Prior immunity to Ad5 did not appear to affect the ability of any of the Ad4-CSP or Ad5-CSP vaccination regimens to induce CSP specific CD8+ T cells. The percentages of CSP specific tetramer positive CD8+ T cells observed in Ad5 immune animals were similar to percentages observed in Ad naive animals. All vaccinations appeared to increase the percentage of CD8+ T cells specific to the CSP epitope NYDNAGTNL in Ad5 immune animals in spite of the observed ablation in cytokine production by these same cells. Similarly, all vaccinations except an Ad4-CSP prime boosted by Ad5-CSP resulted in high percentages of CSP specific Tem cells in the circulating blood. Heterologous prime boost vaccinations even appear to trend toward a Tem cell phenotype while homologous vaccinations biased toward a Tcm cell phenotype. However, none of these responses correlated with evidence of improved in vivo CSP specific cytotoxic T cell killing when either of these vectors were deployed into Ad5 immune animals. Ad5 cross reactivity with Ad4 appears to result in the ablation of IFNγ and TNF secreting CSP specific cytotoxic T cells induction by Ad4-CSP based vaccines, despite allowing for the induction of high percentages of CSP specific T cells.

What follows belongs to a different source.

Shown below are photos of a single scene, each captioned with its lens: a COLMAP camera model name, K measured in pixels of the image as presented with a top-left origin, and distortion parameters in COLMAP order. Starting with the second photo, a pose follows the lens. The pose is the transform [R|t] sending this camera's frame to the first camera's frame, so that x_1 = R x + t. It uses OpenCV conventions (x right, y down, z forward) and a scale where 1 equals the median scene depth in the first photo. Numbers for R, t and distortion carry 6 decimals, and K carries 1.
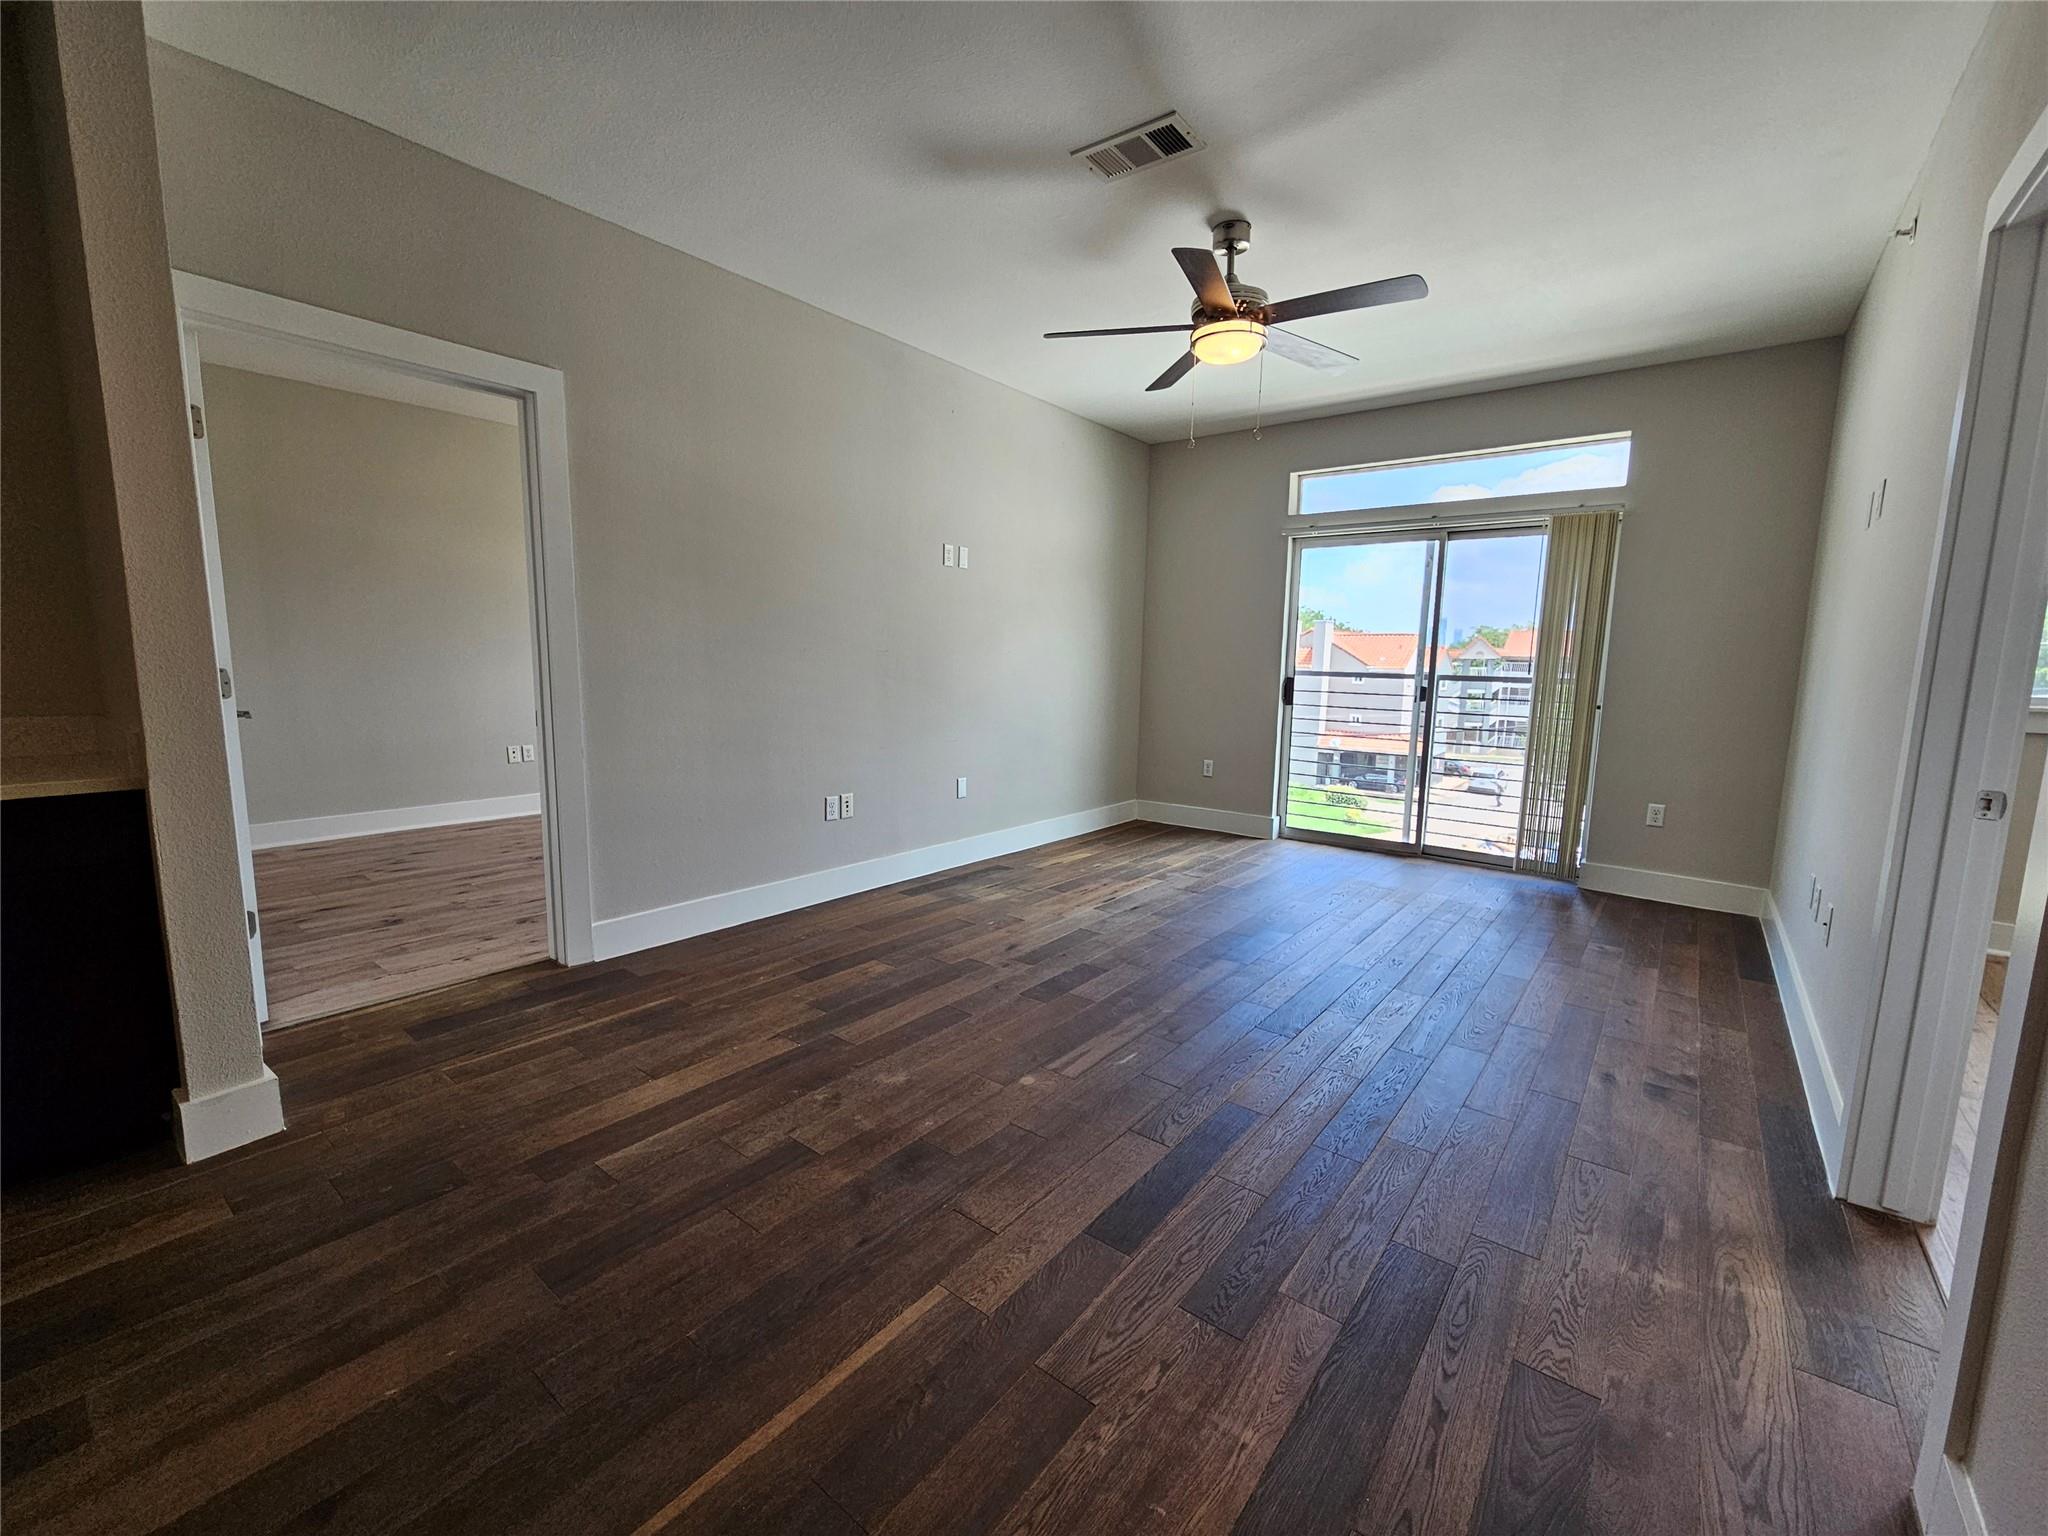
lens RADIAL K [[841.0, 0, 1023.2], [0, 841.0, 775.0], [0, 0, 1]] dist [-0.001904, 0.001490]
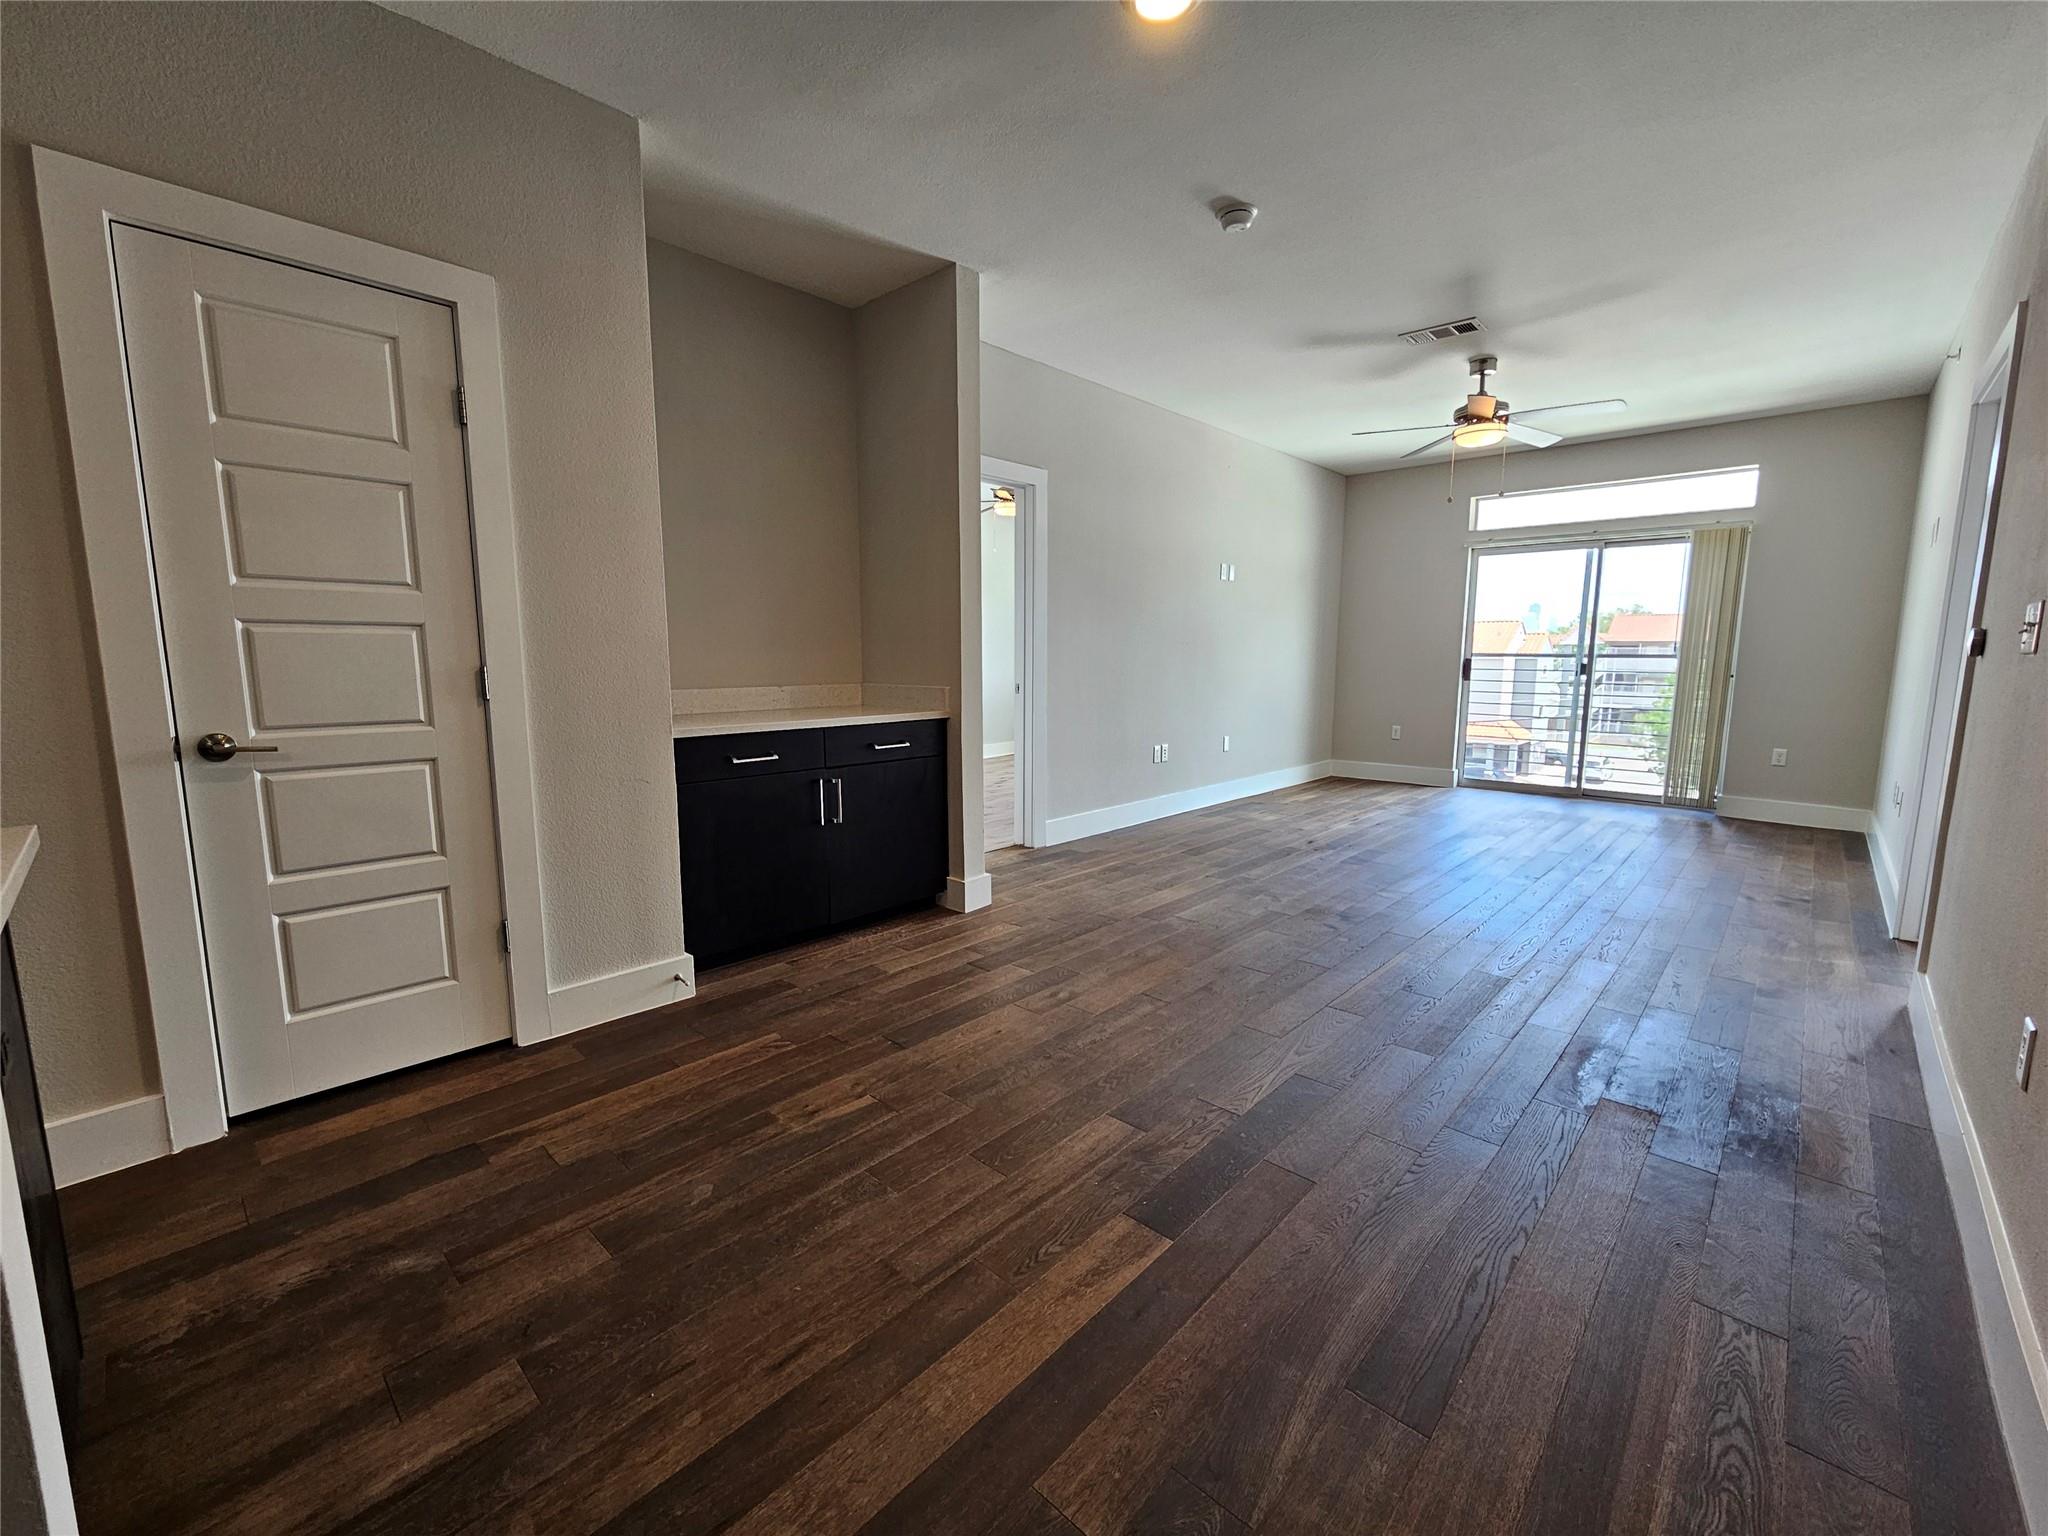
lens RADIAL K [[841.0, 0, 1022.6], [0, 841.0, 774.5], [0, 0, 1]] dist [-0.001904, 0.001490]
pose [[0.996284, -0.006397, -0.085886, -0.326197], [0.006745, 0.999970, 0.003753, 0.065569], [0.085859, -0.004319, 0.996298, -0.425903]]
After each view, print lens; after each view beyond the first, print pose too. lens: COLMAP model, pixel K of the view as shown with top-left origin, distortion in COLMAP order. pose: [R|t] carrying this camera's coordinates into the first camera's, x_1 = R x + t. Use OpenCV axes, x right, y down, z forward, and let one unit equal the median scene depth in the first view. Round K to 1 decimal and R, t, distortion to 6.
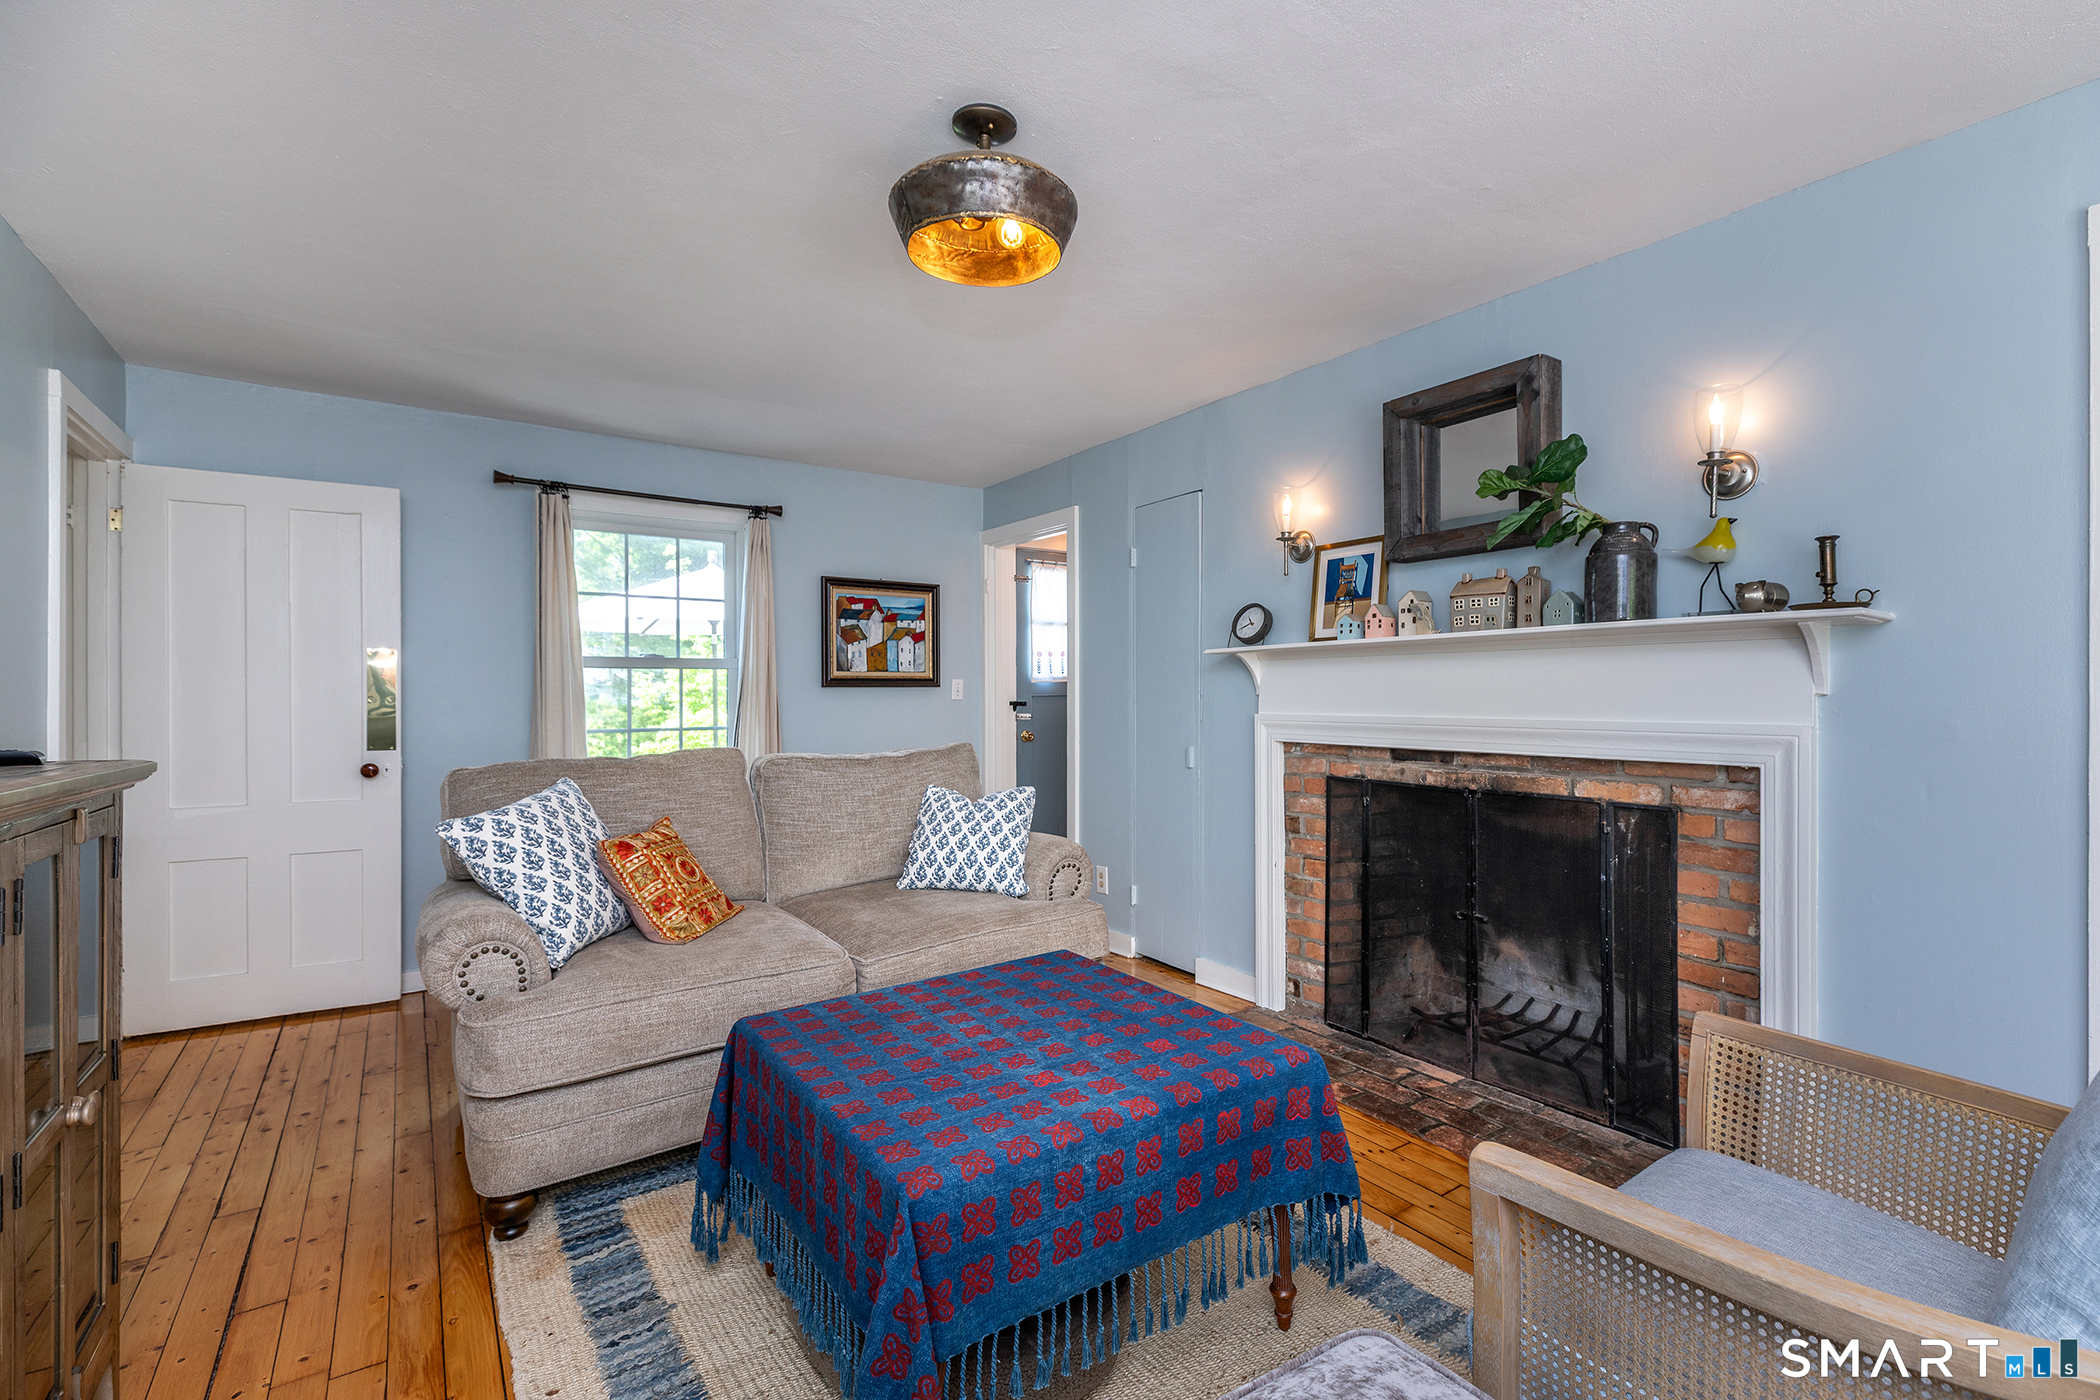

The data shows that there exists a complex interaction between immune responses triggered by a rAd4 (subgroup E) and those triggered by rAd5 (subgroup C), each expressing the same malaria antigen, in this instance, CSP. While combined use of Ad4-CSP priming vaccinations with Ad5-CSP boosting vaccinations results in the induction of greater numbers of CSP responsive cytokine secreting, cytotoxic T cells in Ad5 naïve animals, there appears to be interference between the two seemingly distinct Ad subgroups, resulting in diminished inductions of transgene specific immune responses in Ad5 immune animals despite the use of the Ad4 platform. Future studies need to be performed to further elucidate the mechanism behind Ad4’s decreased ability to stimulate immune responses in an Ad5 immune background. Based on these results it is important that future use of alternative Ad serotypes be scrutinized under similarly stringent assay conditions to ascertain their true effectiveness in overcoming pre-existing Ad5 immunity.